Records provided:
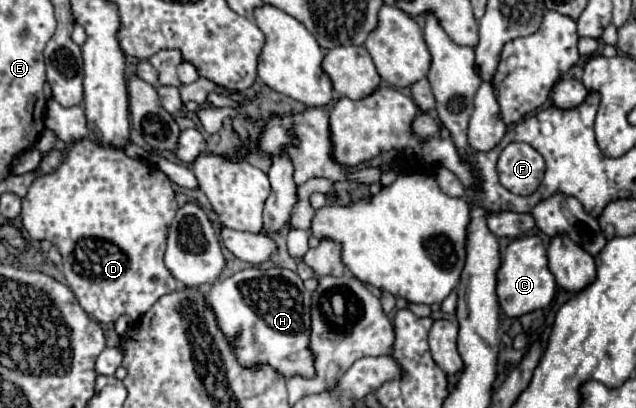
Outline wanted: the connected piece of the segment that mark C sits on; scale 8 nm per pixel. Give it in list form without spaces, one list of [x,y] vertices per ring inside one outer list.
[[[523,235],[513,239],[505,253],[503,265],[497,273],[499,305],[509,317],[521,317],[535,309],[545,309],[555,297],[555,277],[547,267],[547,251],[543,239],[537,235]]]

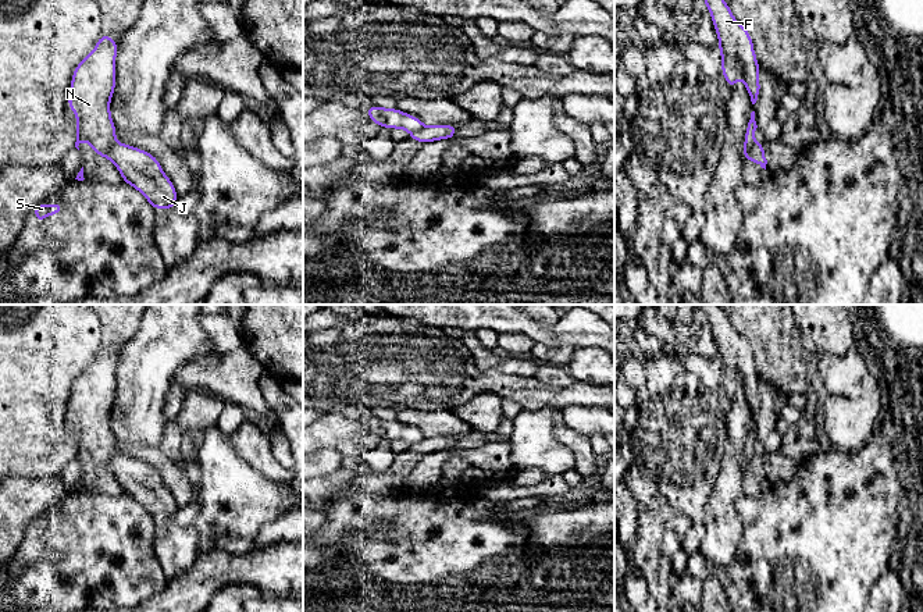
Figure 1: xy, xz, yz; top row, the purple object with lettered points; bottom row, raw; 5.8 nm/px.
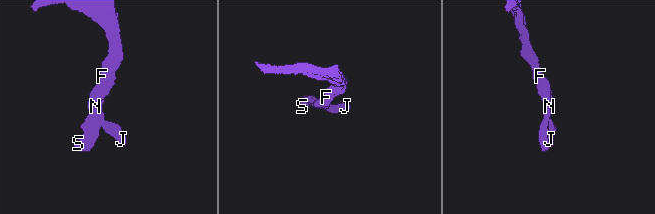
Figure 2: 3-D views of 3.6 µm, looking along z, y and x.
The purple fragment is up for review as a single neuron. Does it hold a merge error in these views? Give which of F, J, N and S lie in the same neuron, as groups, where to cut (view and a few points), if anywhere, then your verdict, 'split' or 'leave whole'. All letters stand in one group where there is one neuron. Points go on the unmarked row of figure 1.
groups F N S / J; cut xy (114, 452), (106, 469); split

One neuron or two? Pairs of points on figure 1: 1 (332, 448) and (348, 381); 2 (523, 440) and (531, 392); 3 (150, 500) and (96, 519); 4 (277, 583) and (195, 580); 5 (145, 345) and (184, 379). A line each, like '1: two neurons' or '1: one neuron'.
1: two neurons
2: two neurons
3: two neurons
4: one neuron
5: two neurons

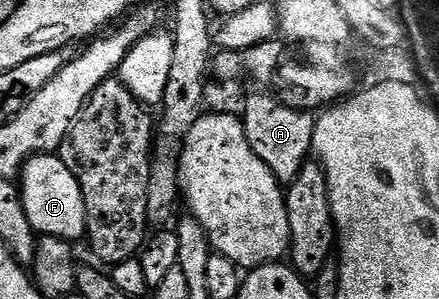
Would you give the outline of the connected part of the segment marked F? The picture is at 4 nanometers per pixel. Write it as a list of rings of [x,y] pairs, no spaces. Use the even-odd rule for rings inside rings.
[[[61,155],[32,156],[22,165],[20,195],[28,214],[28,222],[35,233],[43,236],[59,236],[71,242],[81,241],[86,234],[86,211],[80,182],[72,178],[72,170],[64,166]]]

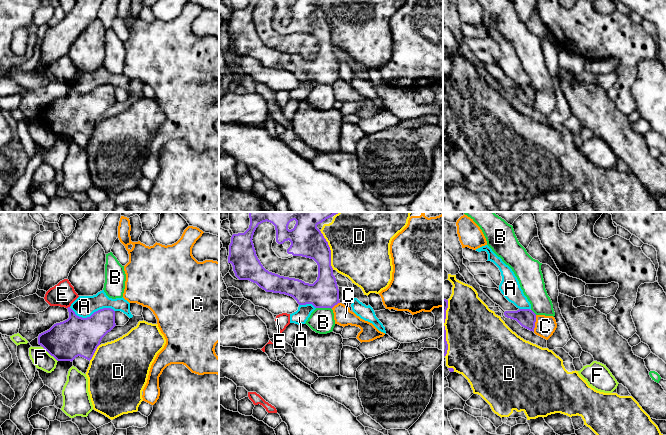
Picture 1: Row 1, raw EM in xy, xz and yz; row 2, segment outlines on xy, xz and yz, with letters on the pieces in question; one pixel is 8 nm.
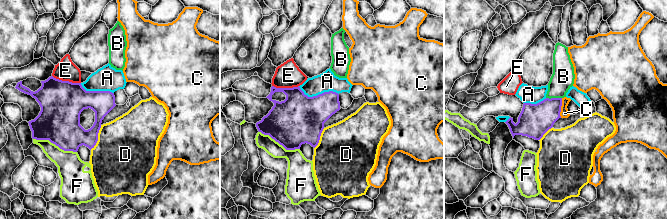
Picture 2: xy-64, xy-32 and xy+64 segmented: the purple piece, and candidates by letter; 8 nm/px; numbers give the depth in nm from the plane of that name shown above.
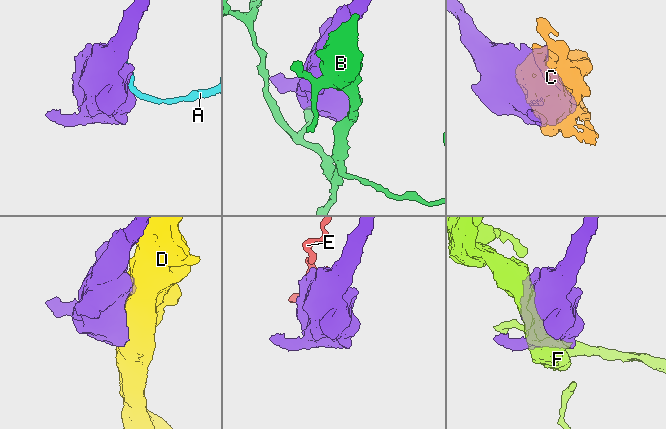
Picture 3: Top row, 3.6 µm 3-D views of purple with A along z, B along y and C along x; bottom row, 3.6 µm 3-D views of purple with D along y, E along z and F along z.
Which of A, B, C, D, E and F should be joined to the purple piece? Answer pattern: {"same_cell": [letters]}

* * *

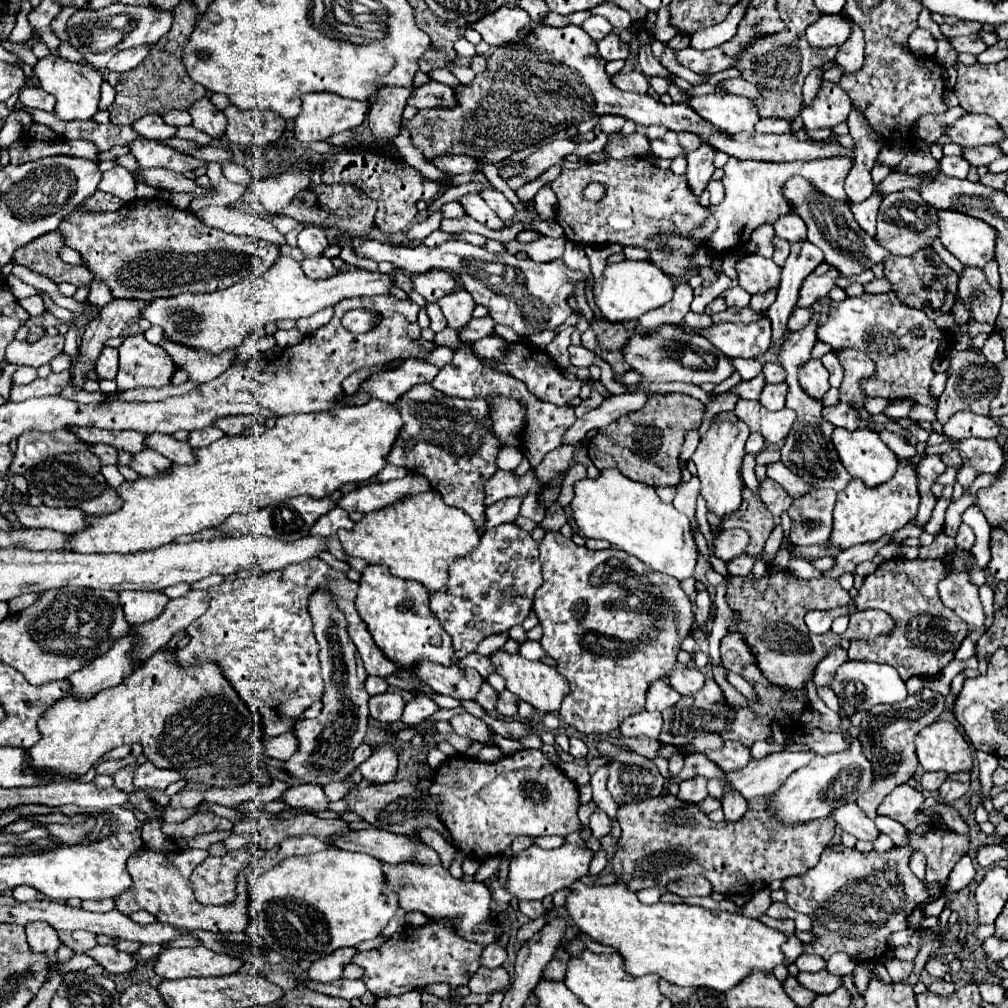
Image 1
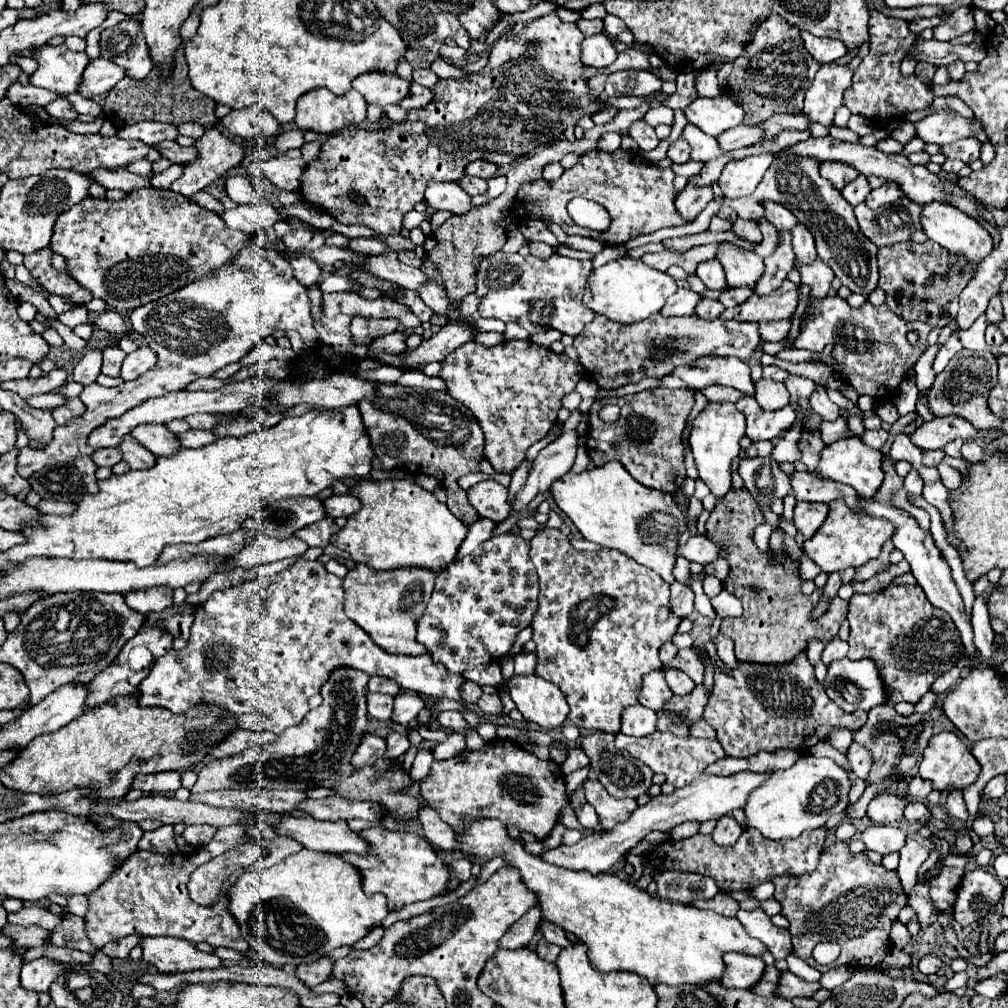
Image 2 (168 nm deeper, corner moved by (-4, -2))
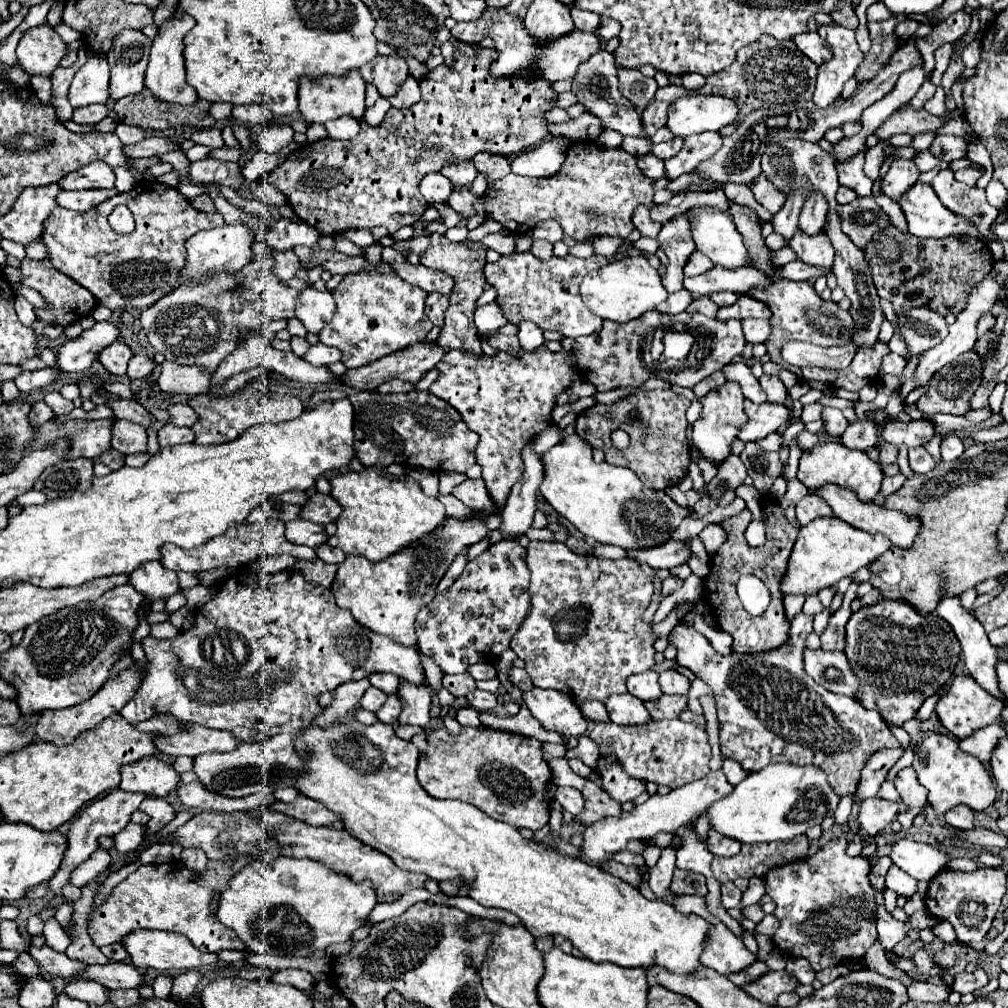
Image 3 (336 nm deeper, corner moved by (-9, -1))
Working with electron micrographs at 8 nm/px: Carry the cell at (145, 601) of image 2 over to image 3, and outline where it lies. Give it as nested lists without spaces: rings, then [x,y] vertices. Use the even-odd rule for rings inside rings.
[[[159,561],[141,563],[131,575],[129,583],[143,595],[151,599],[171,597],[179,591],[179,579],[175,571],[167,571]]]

About this exercise:
Working from the data above, repeat exactly, and only, the lines that begin at the line containing "Figure 1: xy, xz, yz;" and stop after the line containing "Figure 2: 3-D"; pictures are not copied.

Written response:
Figure 1: xy, xz, yz; top row, the purple object with lettered points; bottom row, raw; 5.8 nm/px.
Figure 2: 3-D views of 3.6 µm, looking along z, y and x.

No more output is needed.